Secondo il metodo di Berne, l’analisi transazionale, ricopriamo sempre uno di questi tre ruoli: genitore, bambino o adulto. Ovviamente, il tipo di interazione ideale tra persone mature sarebbe quella tra adulto e adulto. Ma non è quasi mai così. Di solito, nei confronti dei suoi dipendenti un capufficio si comporta come un genitore e loro reagiscono come bambini, verificando continuamente quanto possono tirare la corda e facendo i capricci. Oppure, un coniuge chiede implicitamente che l’altro gli faccia da padre o da madre, per poi infuriarsi quando questo diventa evidente.
I giochi di Berne hanno nomi come “Guarda che mi hai fatto fare” e “Non è la volontà che mi manca” e il loro scopo, spiega, non sta nel loro contenuto esplicito, ma in una serie di vantaggi impliciti. Nel gioco “Perché tu non…Sì ma…”, A deve risolvere un problema, ma trova un motivo per respingere tutti i suggerimenti di B. Quando finalmente B rinuncia a dargli consigli, A canta vittoria, anche se il problema non è stato risolto.
Nel gioco “Ti ho beccato, figlio di puttana”, A si attacca a una qualche piccola ingiustizia e non cede fino a quando B non confessa, e tutto questo perché A vuole affermare il suo predominio genitoriale. “Fin da quando era bambino”, scrive Berne a proposito di un paziente simile ossessionato da un piccolo errore nella fattura di un idraulico, “era sempre andato in cerca di ingiustizie simili, le aveva scoperte con piacere e sfruttate con gusto”. Vi ricorda qualcuno? Scommetto di sì.
Da questo tipo di analisi emergono due verità sorprendenti. La prima è che certi litigi e certi atteggiamenti passivi aggressivi, anche se sembrano veri scontri, in realtà sono frutto di un’inconscia complicità: entrambi i partecipanti amano litigare perché questo permette loro di rafforzare l’immagine di vittima che hanno di se stessi.
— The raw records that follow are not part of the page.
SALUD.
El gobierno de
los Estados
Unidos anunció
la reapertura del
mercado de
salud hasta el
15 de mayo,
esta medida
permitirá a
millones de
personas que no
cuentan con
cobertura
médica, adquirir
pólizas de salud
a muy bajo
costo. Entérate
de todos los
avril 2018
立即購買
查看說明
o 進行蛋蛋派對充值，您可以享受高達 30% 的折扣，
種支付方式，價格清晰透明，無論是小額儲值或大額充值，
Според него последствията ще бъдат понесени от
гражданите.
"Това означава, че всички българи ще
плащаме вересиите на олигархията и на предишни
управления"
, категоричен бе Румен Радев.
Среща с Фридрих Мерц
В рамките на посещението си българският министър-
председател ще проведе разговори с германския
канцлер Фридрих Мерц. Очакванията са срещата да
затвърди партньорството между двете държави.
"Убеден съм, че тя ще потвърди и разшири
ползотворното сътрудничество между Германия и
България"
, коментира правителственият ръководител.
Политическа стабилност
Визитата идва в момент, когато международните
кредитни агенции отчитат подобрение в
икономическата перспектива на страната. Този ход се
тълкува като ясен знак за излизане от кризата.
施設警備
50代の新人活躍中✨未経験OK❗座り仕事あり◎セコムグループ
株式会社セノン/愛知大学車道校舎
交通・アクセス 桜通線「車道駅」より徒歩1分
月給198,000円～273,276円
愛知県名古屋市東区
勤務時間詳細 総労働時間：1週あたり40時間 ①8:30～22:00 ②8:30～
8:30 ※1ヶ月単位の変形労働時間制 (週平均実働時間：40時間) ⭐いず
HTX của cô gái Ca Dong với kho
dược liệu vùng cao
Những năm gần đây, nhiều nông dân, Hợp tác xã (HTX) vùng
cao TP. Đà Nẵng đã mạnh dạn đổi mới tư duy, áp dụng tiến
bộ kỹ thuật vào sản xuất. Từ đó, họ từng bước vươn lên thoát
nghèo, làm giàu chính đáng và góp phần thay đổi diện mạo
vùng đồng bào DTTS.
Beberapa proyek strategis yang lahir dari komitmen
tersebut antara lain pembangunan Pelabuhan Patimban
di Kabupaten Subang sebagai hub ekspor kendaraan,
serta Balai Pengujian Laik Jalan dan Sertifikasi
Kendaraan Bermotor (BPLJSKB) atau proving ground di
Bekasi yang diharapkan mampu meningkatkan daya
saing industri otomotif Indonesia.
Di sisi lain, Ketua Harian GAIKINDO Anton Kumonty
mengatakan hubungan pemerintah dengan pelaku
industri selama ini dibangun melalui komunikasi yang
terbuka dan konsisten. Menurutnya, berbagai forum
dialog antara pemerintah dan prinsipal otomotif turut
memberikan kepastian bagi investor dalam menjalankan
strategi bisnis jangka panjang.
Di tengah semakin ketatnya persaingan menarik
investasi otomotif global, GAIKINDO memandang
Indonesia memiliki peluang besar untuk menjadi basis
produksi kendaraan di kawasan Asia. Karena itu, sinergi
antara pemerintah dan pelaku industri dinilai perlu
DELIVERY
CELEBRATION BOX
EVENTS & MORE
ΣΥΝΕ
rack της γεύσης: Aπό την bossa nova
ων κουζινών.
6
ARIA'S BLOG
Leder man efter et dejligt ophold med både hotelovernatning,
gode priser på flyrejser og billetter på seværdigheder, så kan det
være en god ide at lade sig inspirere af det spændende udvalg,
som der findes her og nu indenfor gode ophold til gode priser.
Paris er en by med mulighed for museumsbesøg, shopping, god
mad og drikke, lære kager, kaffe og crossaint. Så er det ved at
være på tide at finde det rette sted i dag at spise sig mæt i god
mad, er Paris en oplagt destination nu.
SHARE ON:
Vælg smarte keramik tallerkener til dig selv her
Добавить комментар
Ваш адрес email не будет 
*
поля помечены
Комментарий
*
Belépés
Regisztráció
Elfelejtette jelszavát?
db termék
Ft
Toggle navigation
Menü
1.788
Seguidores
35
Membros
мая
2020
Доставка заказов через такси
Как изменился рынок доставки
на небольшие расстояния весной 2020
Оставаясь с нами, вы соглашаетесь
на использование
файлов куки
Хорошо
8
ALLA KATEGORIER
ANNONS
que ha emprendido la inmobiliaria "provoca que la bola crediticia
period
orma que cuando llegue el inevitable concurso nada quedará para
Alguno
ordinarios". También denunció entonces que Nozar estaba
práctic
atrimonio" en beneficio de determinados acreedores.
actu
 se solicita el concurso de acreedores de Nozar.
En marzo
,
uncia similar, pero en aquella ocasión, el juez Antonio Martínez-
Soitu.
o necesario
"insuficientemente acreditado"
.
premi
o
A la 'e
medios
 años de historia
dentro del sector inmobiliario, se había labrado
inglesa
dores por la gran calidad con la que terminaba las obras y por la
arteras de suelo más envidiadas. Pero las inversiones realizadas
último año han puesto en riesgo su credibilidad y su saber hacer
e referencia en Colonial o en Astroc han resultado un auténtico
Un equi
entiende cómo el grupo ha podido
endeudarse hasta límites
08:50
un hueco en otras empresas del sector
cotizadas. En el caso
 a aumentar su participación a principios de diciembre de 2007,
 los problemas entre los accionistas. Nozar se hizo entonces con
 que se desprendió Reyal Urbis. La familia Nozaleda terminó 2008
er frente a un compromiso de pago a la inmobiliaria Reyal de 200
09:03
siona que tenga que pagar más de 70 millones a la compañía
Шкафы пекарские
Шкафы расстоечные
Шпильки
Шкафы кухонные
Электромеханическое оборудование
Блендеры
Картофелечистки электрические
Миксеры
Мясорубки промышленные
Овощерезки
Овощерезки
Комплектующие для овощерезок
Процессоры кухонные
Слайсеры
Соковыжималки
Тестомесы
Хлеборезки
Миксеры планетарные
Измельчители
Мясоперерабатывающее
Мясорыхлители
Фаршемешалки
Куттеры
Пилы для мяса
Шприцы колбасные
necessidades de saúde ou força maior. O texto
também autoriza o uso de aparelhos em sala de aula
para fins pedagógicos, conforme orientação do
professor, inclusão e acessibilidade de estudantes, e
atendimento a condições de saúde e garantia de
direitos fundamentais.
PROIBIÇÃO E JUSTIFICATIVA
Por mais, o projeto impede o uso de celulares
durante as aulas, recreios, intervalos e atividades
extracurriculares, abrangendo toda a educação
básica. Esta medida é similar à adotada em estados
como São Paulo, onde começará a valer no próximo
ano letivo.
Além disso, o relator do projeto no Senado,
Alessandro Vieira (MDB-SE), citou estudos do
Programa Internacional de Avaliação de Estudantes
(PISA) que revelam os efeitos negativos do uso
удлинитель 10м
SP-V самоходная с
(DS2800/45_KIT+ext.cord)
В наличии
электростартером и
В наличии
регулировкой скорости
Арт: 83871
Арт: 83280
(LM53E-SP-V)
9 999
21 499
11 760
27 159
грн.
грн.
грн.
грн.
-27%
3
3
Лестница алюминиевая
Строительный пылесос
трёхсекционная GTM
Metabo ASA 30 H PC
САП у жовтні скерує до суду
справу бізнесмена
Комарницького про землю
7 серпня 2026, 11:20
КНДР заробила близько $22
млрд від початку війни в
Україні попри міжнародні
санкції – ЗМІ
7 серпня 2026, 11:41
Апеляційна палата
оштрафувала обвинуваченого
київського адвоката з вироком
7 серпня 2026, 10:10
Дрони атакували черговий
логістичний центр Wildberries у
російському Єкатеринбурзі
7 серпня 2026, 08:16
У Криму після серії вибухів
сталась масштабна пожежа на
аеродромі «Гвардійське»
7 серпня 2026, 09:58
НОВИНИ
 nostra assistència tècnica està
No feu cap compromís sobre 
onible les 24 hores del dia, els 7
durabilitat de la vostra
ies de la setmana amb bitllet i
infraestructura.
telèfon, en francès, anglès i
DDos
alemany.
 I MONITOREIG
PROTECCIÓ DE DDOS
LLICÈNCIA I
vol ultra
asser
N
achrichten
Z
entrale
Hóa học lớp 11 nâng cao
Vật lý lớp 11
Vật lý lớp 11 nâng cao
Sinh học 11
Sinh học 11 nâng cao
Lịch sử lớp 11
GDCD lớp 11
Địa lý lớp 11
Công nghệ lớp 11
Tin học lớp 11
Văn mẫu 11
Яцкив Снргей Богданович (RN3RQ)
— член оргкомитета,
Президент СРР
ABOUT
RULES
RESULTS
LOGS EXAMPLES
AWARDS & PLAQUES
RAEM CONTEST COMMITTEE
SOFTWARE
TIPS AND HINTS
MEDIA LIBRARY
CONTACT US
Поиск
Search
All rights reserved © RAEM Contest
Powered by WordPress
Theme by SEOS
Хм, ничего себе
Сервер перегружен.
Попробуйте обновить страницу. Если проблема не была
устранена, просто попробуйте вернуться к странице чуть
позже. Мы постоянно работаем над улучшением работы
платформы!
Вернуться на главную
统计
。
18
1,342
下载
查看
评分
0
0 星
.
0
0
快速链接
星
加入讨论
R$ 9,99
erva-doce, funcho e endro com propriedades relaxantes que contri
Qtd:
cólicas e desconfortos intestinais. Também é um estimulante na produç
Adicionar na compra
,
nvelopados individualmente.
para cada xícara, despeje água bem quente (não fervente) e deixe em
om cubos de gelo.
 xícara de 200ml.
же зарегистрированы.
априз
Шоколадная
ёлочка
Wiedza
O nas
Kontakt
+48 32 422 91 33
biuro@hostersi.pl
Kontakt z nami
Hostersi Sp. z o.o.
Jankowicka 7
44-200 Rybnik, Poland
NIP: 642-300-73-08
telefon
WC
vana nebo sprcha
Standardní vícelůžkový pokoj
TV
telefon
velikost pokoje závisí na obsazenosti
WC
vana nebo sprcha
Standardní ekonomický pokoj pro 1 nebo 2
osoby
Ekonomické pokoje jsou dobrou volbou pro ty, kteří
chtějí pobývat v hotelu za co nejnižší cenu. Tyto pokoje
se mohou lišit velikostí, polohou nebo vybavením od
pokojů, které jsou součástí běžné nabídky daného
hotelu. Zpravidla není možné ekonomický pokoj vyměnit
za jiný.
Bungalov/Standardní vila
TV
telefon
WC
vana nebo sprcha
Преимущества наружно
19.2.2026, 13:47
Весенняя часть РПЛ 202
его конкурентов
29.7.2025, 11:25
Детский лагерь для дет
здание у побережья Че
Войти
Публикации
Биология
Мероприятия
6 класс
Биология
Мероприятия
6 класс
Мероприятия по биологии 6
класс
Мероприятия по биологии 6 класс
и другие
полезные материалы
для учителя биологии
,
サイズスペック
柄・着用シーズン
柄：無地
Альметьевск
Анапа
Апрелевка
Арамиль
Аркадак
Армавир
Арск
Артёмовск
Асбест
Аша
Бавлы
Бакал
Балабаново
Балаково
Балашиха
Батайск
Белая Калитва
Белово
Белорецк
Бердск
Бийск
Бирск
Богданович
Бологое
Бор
La seconda è che questo tipo di giochi non è necessariamente negativo. Vivere sempre nell’intimità pura e non filtrata del rapporto tra adulti, sembra voler dire, sarebbe insopportabile. “L’eterno problema degli esseri umani è come organizzare le proprie ore di veglia”, scrive Berne, e i giochi sono un modo tollerabile di passare il tempo.